One of the main jobs on the building this week is constructing the verandah frame.

The framing bed had to be rebuilt and extended to cope with the extra long frame. This meant extending it out over the old concrete track at the back of the basecamp.

Each frame in turn has been constructed on the framing bed, the verandah frame is the latest to be jointed together in this way. Doing it like this means the timbers can be cut, jointed and put together prior to the parts all being lifted over into their finished positions in the building.

In the picture above you can see that the uprights have been held in place with ratchet straps while the tenons have been cut on the end of them. The long beam which forms the wall plate at the top of the frame is then moved using the tripods with blocks and tackle. This allows it to be lowered and marked and then lifted to have the mortices cut prior to being lowed and attached.

This frame also has a number of windbraces in it.

They stop the building from racking, or twisting over time, and also add to the appearance of the finished structure. They are the short angled timbers in the picture above, it all means quite a bit of complicated roundwood timber joinery, which the guys on the framing team have been coping with admirably.

Once the frame has been completed it will be lifted onto its padstones.

You can see the line of stones waiting for it just to the left of willow (my collie dog).

Like the other structural timbers this frame is mainly made out of sweet chestnut from Ridden corner on Black Down. The long beam at the top is another of the larch poles we brought in from valewood, it will have a Swan Barn Farm oak under floor beam. I am really looking forward to seeing it in place as it will define the finished width of the building.

Ben Law’s team have now arrived on site in order to start on the main phase of construction of our new building. One of the first jobs that needs to be done is to build a framing bed.
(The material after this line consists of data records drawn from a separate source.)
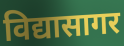
विद्यासागर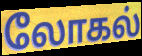
லோகல்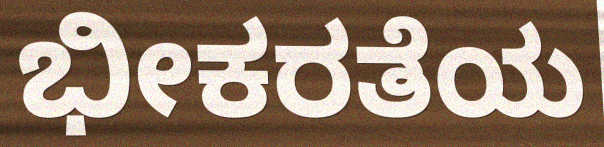
ಭೀಕರತೆಯ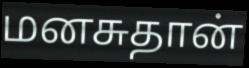
மனசுதான்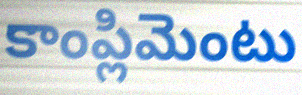
కాంప్లిమెంటు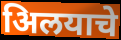
अिलयाचेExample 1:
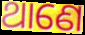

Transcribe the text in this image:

ଥାଣେ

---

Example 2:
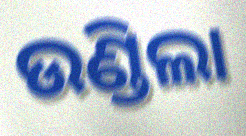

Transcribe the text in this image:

ଉଣ୍ଡିଲା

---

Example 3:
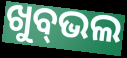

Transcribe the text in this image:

ଖୁବ୍‌ଭଲ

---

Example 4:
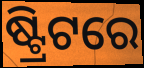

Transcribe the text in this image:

ଷ୍ଟ୍ରିଟରେ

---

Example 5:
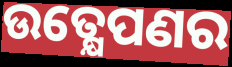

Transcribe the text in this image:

ଉତ୍କ୍ଷେପଣର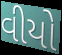
વીયોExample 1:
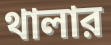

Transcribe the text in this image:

থালার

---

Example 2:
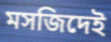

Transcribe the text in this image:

মসজিদেই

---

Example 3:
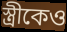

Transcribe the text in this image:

স্ত্রীকেও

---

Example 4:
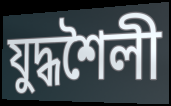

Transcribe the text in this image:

যুদ্ধশৈলী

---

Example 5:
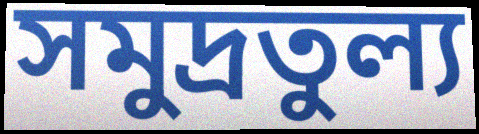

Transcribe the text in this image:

সমুদ্রতুল্য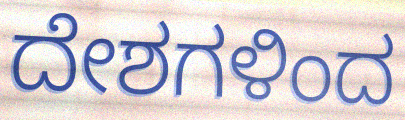
ದೇಶಗಳಿಂದ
Rudy, Adam and Nick have been building it today in what is ordinarily the back garden of the basecamp. The framing bed is where the timbers that will make up the main A frames of the structure are fitted together and assembled prior to the frame being raised. The timbers it’s made of provide fixed points that can be measured from to ensure that when the frame is eventually raised all of the timbers will align correctly.

The uprights are made out of offcuts of sweet chestnut from the coppice, and the cross members are made out of the douglas fir we felled earlier in the year. When the bed is dismantled the douglas fir will be reused as roof rafters.

We have been busy milling as many rafters as possible, both for the framing bed and to start to build up a stock of them for the roof. In the picture above you can see how we have milled a square out of the middle of a log, 14 x 2 inch boards are being cut off this, which will then be cut in half to make 7 x 2 inch rafters. Its quite exciting to think ahead to the time when they will be going on to the roof.